Nem todos os políticos têm o mesmo grau de culpa, mas só a Justiça saberá fazer a separação. Muitos nomes que apareceram na lista terão seus inquéritos arquivados, outros serão julgados e condenados. Há os que serão punidos por crime eleitoral, e outros fizeram muito pior.
A primeira dúvida é sobre o tempo necessário para essa separação. O mensalão tinha 30 réus e exigiu seis anos do Supremo para se chegar ao julgamento. Nessa avalanche de pedidos de inquérito, quanto tempo o STF levará? Os nomes na lista Janot-Fachin ainda não são réus, mas a partir de agora começará uma complexa investigação.
Os inquéritos serão comandados pelo próprio Supremo. A investigação será feita pela Polícia Federal e pelo Ministério Público, mas o STF decidirá quem será ouvido, se vai aceitar ou não os pedidos de diligência: oitivas, coleta de depoimento, busca e apreensão, quebra de sigilo, tudo terá que ser pedido ao STF. Concluída a investigação, a PGR decidirá se denuncia ou se considera que não houve produção suficiente de provas e então pedirá o arquivamento. Poderá também pedir que seja investigado em outra instância. Toda essa triagem é trabalho para anos. Quando a denúncia for feita e acolhida, o investigado passará à condição de réu. E só então começa o processo criminal.
Os tempos da Justiça não combinam com os tempos da política, que têm eleições a cada dois anos. O eleitor então terá que escolher nas urnas entre políticos sobre os quais há suspeição. Os graus de culpa são diferentes, como disse, mas o manto da dúvida encobrirá todos os citados.
Nos próximos dias e meses vão se alastrar duas sensações igualmente perigosas. De um lado, a ideia de que os políticos são todos iguais e devem ser afastados da vida nacional. Uma democracia sem políticos não é possível e esse raciocínio abre espaço para os aventureiros e autoritários. De outro lado, pode avançar a ideia de que, se todos são culpados, ninguém é culpado. O risco neste caso será o do fortalecimento da impunidade da qual estamos tentando nos livrar. O conformismo com a corrupção trará de volta o “rouba mas faz”.

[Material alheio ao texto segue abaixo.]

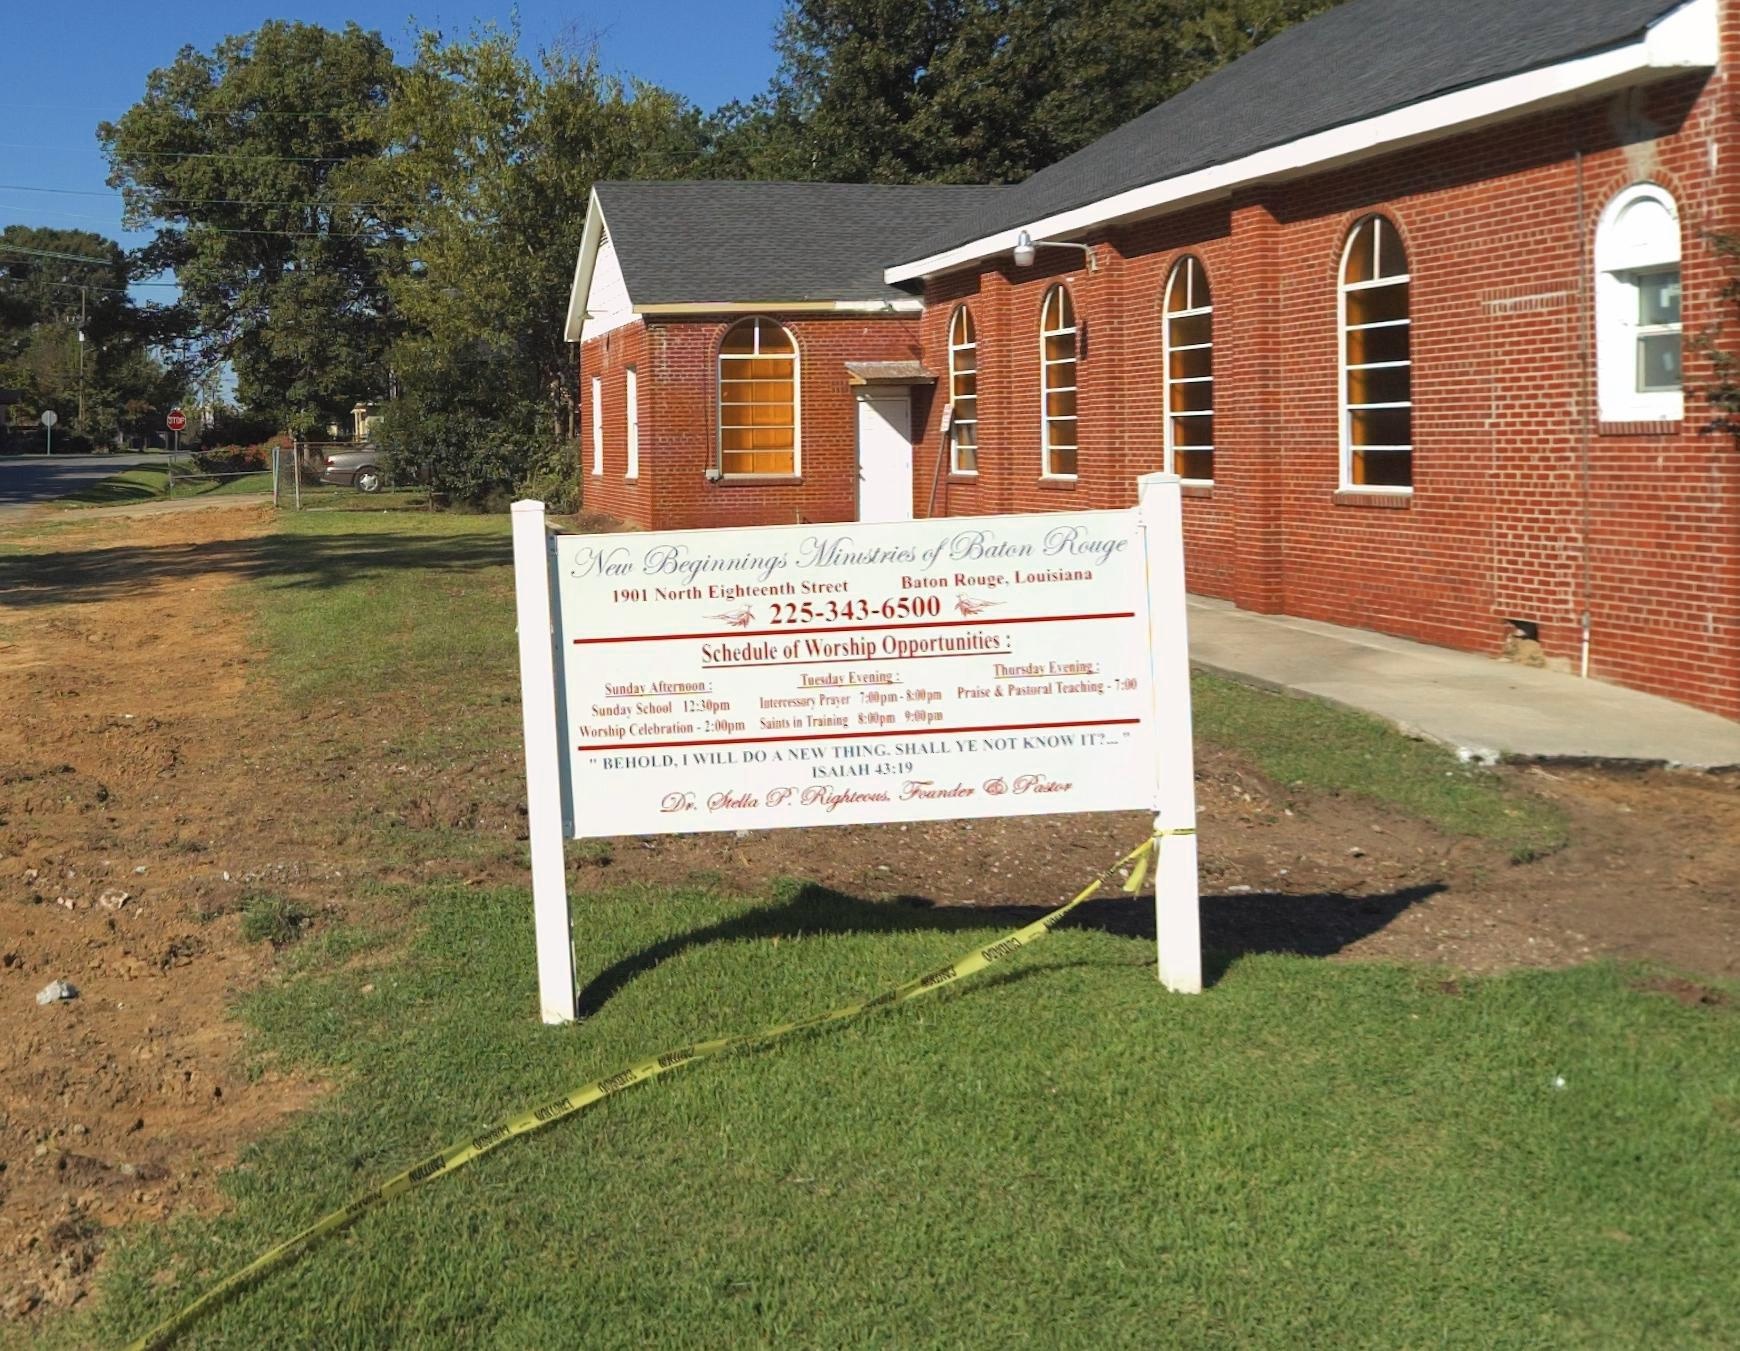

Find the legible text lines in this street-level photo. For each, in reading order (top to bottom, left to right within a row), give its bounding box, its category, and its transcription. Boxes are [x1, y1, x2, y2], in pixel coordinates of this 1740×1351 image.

De tudo o que foi dito nas delações da Odebrecht — e em todas as outras — há dois grandes grupos de investigados. Os que receberam caixa dois, mas não foi identificado nenhum crime vinculado a essa doação irregular. E os que trocaram essas doações clandestinas por vantagens em obras e contratos públicos.
Foi isso que, com boas ou más intenções, alguns líderes políticos propuseram separar. O risco de tentar fazer essa separação em projeto de anistia de caixa dois é que os políticos encontrarão uma forma de, em parágrafos e incisos da lei, perdoar o crime de corrupção. Essa é a armadilha em que o país está. Qualquer movimento de anistiar quem recebeu recursos através de caixa dois, mas não fez nada além disso, será transformado na anistia ampla, geral e irrestrita à corrupção.
Todo caixa dois tem origem em algum crime antecedente. No mínimo de sonegação. Mas a culpa é maior daqueles que usaram o cargo ou mandato para desviar dinheiro dos cofres públicos, através de fraudes em contratos ou obras, para compensar a empresa doadora. Tudo fica ainda pior quando há os casos de enriquecimento ilícito.
Não será fácil o caminho que os brasileiros terão que trilhar neste momento. Há muitas armadilhas pela estrada. E o Brasil não pode perder a noção de que nesta travessia o mais importante será preservar a democracia. O risco é ouvir o canto fácil dos que dirão que não são políticos e por isso têm uma inocência original que os faz merecedor do voto do cidadão. O país tem que punir criminosos e, ao mesmo tempo, renovar o sistema político, evitando os aventureiros e vendedores de poções milagrosas. Não será fácil. Mas nunca foi fácil manter e aperfeiçoar a democracia.